What are the symptoms of Ross River virus?

RRV causes joint pain, stiffness and swelling, headaches, fever, lethargy, and a blotchy red rash that can last between seven to 10 days.

Dr Rudd says the symptoms are debilitating but not deadly; and, in some people, can last longer than a typical infection.

“Only 30 per cent of all people infected will develop symptoms… and most people will fully recover after two to six weeks,” she says.

“But for some, lethargy, muscle, and joint pain can last many months.”

About half will still be unwell at three months, 5 per cent at six months, and 2 per cent will suffer residual symptoms a year after first being infected.

What causes an outbreak of Ross River virus?

James Cook University tropical diseases expert Dr Richard Bradbury says warm weather and rainfall create the perfect conditions for an outbreak, with mosquito larvae breeding in water.

He says local councils catch mosquitoes and test for the virus, and have recently discovered an increase in infected insects after flooding in South East Queensland.

“That’s how we know we can expect to see a significant uptick in cases in the coming weeks from the Gold Coast up to Mackay,” Dr Bradbury, an Associate Professor at the school of Tropical Public Health and Medicine, says.

“It can take about seven to nine days for people to show symptoms after they are infected.

“Anyone can become infected, but it (RRV) is mostly prevalent in adults from the ages of 30 to 70.”

The virus can be present in most parts of Australia, particularly near bodies of water.

Can Ross River virus cause rheumatoid arthritis?

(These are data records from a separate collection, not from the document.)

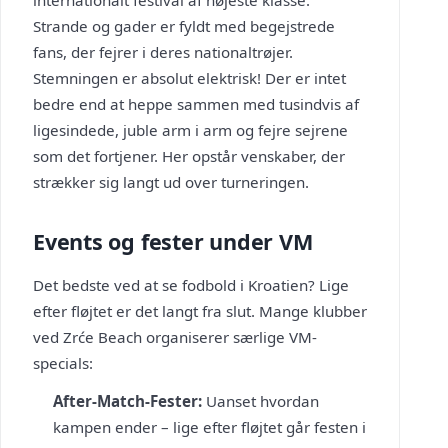
internationalt festival af højeste klasse.
Strande og gader er fyldt med begejstrede
fans, der fejrer i deres nationaltrøjer.
Stemningen er absolut elektrisk! Der er intet
bedre end at heppe sammen med tusindvis af
ligesindede, juble arm i arm og fejre sejrene
som det fortjener. Her opstår venskaber, der
strækker sig langt ud over turneringen.
Events og fester under VM
Det bedste ved at se fodbold i Kroatien? Lige
efter fløjtet er det langt fra slut. Mange klubber
ved Zrće Beach organiserer særlige VM-
specials:
After-Match-Fester:
Uanset hvordan
kampen ender – lige efter fløjtet går festen i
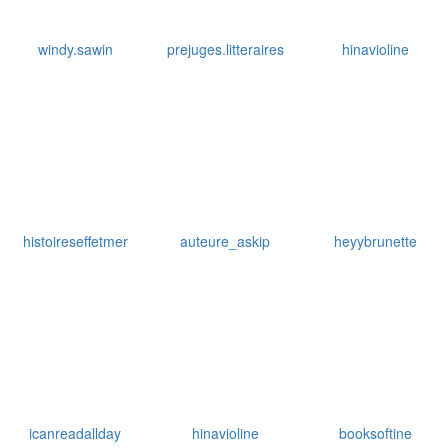
histoireseffetmer
auteure_askip
heyybrunette
icanreadallday
hinavioline
booksoftine
Plus de
photos de ‘Et si on pliait les étoiles ?’
.
↢ ↢ ↢
●
↣ ↣ ↣
●
↢ ↢ ↢
●
↣ ↣ ↣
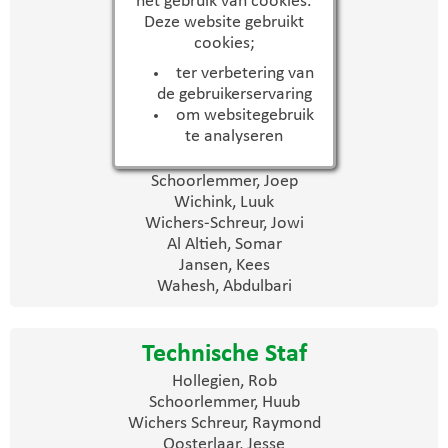
het gebruik van cookies.
Spelers
Deze website gebruikt
Zeist, Niels van
cookies;
Brinks, Bo
ter verbetering van
Haarman, Ivar
de gebruikerservaring
Hollegien, Tije
om websitegebruik
Nikamp, Len
te analyseren
Vrolijken, Tijn
Wichers Schreur, Ravi
Schoorlemmer, Joep
Wichink, Luuk
Wichers-Schreur, Jowi
Al Altieh, Somar
Jansen, Kees
Wahesh, Abdulbari
Technische Staf
Hollegien, Rob
Schoorlemmer, Huub
Wichers Schreur, Raymond
Oosterlaar, Jesse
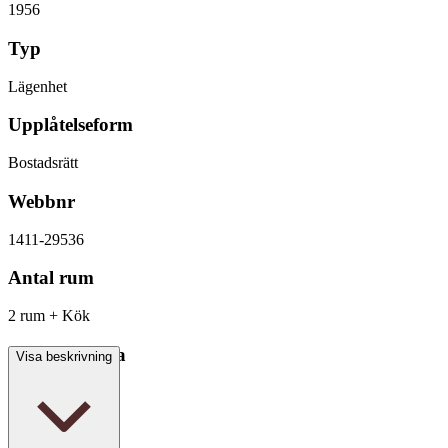
1956
Typ
Lägenhet
Upplåtelseform
Bostadsrätt
Webbnr
1411-29536
Antal rum
2 rum + Kök
Boarea/Biarea
Visa beskrivning
61 kvm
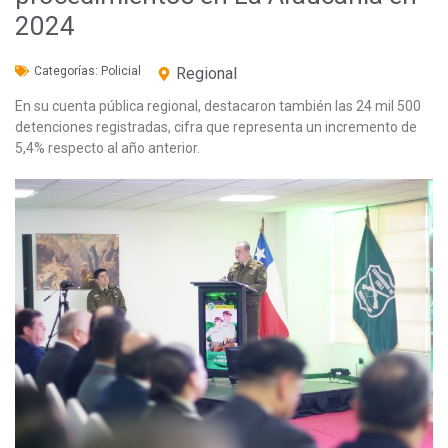
2024
Categorías:
Policial
Regional
En su cuenta pública regional, destacaron también las 24 mil 500
detenciones registradas, cifra que representa un incremento de
5,4% respecto al año anterior.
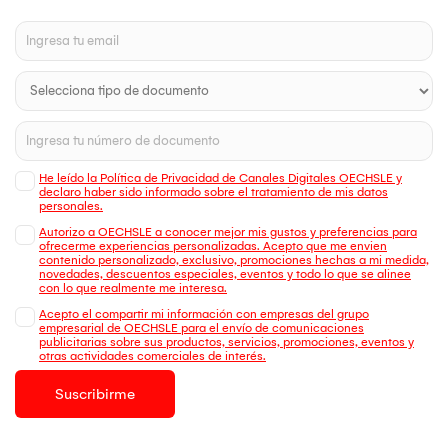
He leído la Política de Privacidad de Canales Digitales OECHSLE y
declaro haber sido informado sobre el tratamiento de mis datos
personales.
Autorizo a OECHSLE a conocer mejor mis gustos y preferencias para
ofrecerme experiencias personalizadas. Acepto que me envien
contenido personalizado, exclusivo, promociones hechas a mi medida,
novedades, descuentos especiales, eventos y todo lo que se alinee
con lo que realmente me interesa.
Acepto el compartir mi información con empresas del grupo
empresarial de OECHSLE para el envío de comunicaciones
publicitarias sobre sus productos, servicios, promociones, eventos y
otras actividades comerciales de interés.
Suscribirme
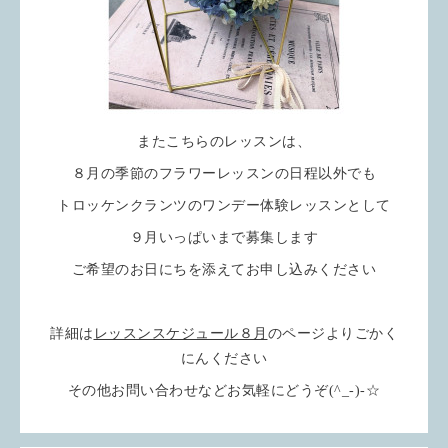
またこちらのレッスンは、
８月の季節のフラワーレッスンの日程以外でも
トロッケンクランツのワンデー体験レッスンとして
９月いっぱいまで募集します
ご希望のお日にちを添えてお申し込みください
詳細は
レッスンスケジュール８月
のページよりごかく
にんください
その他お問い合わせなどお気軽にどうぞ(^_-)-☆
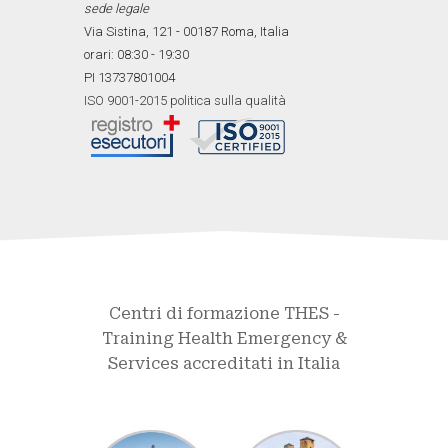
sede legale
Via Sistina, 121 - 00187 Roma, Italia
orari: 08:30 - 19:30
PI 13737801004
ISO 9001-2015 politica sulla qualità
Centri di formazione THES -
Training Health Emergency &
Services accreditati in Italia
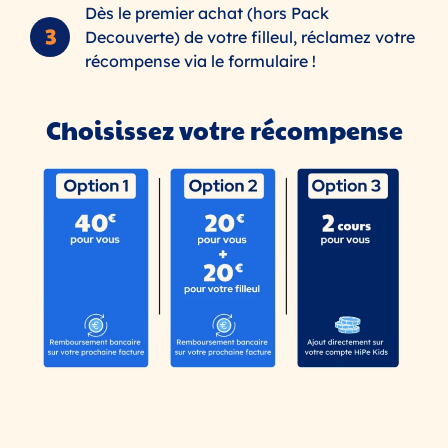
Dès le premier achat (hors Pack
Decouverte) de votre filleul, réclamez votre
récompense via le formulaire !
Choisissez votre récompense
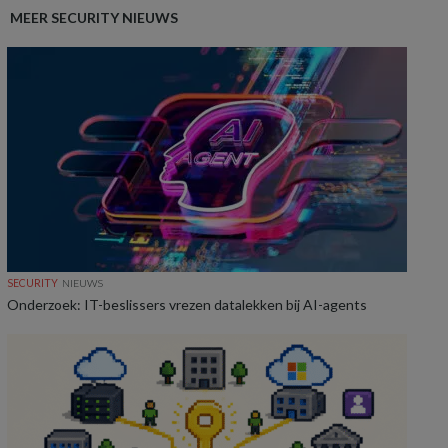
MEER SECURITY NIEUWS
SECURITY
NIEUWS
Onderzoek: IT-beslissers vrezen datalekken bij AI-agents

No. RRV is also known as epidemic polyarthritis, and while there are several overlapping features with rheumatoid arthritis, they are different ailments, Dr Rudd says.

Can you get Ross River virus twice?

Dr Rudd says antibodies produced after an RRV infection should lead to lifelong protection.

“However, those antibodies will not protect you from getting other alphaviral diseases like Barmah Forest virus,” she says.

How can you treat Ross River virus?

In the absence of a vaccine or treatment, Dr Bradbury says sufferers are advised to rest and take pain relief medication such as paracetamol, ibuprofen and aspirin, as directed by their doctor.

Staying hydrated is also important.

Can you avoid getting Ross River virus?

The best way to avoid getting the virus is not to get bitten by mosquitoes.

Here’s how to protect yourself:

  • Try to avoid being outdoors if there are lots of mosquitoes around.
  • Cover up exposed skin by wearing loose-fitting clothing when outside – light-coloured clothing is less likely to attract mosquitoes.
  • Use mosquito coils, and apply insect repellents on all areas of exposed skin.
  • Tip out water containers around the house and in the garden, such as bird baths and plant trays, and clean gutters to stop water from pooling.